Work instructions:
A word-for-word transcription of all the data is required.

Material provided:
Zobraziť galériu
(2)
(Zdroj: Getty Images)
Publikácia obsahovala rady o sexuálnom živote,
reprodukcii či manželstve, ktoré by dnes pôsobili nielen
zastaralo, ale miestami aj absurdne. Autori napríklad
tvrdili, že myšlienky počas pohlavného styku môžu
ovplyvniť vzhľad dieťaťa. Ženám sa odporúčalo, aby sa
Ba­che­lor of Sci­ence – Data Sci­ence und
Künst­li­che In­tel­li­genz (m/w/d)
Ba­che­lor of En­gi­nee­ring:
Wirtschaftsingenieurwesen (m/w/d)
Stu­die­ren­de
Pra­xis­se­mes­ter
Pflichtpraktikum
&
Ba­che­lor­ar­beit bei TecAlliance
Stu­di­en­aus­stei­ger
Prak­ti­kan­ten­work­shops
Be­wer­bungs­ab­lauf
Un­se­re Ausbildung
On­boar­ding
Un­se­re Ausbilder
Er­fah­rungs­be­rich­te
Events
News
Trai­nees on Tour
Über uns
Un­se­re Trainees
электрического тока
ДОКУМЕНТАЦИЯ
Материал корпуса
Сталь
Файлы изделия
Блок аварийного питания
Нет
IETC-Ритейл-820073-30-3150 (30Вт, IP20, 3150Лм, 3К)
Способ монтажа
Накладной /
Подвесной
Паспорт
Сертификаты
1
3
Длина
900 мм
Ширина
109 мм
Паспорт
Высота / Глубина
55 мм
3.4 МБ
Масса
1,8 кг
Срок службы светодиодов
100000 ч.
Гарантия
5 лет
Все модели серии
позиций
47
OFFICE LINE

Solution to this exercise:
Zobraziť galériu
(2)
(Zdroj: Getty Images)
Publikácia obsahovala rady o sexuálnom živote,
reprodukcii či manželstve, ktoré by dnes pôsobili nielen
zastaralo, ale miestami aj absurdne. Autori napríklad
tvrdili, že myšlienky počas pohlavného styku môžu
ovplyvniť vzhľad dieťaťa. Ženám sa odporúčalo, aby sa
Ba­che­lor of Sci­ence – Data Sci­ence und
Künst­li­che In­tel­li­genz (m/w/d)
Ba­che­lor of En­gi­nee­ring:
Wirtschaftsingenieurwesen (m/w/d)
Stu­die­ren­de
Pra­xis­se­mes­ter
Pflichtpraktikum
&
Ba­che­lor­ar­beit bei TecAlliance
Stu­di­en­aus­stei­ger
Prak­ti­kan­ten­work­shops
Be­wer­bungs­ab­lauf
Un­se­re Ausbildung
On­boar­ding
Un­se­re Ausbilder
Er­fah­rungs­be­rich­te
Events
News
Trai­nees on Tour
Über uns
Un­se­re Trainees
электрического тока
ДОКУМЕНТАЦИЯ
Материал корпуса
Сталь
Файлы изделия
Блок аварийного питания
Нет
IETC-Ритейл-820073-30-3150 (30Вт, IP20, 3150Лм, 3К)
Способ монтажа
Накладной /
Подвесной
Паспорт
Сертификаты
1
3
Длина
900 мм
Ширина
109 мм
Паспорт
Высота / Глубина
55 мм
3.4 МБ
Масса
1,8 кг
Срок службы светодиодов
100000 ч.
Гарантия
5 лет
Все модели серии
позиций
47
OFFICE LINE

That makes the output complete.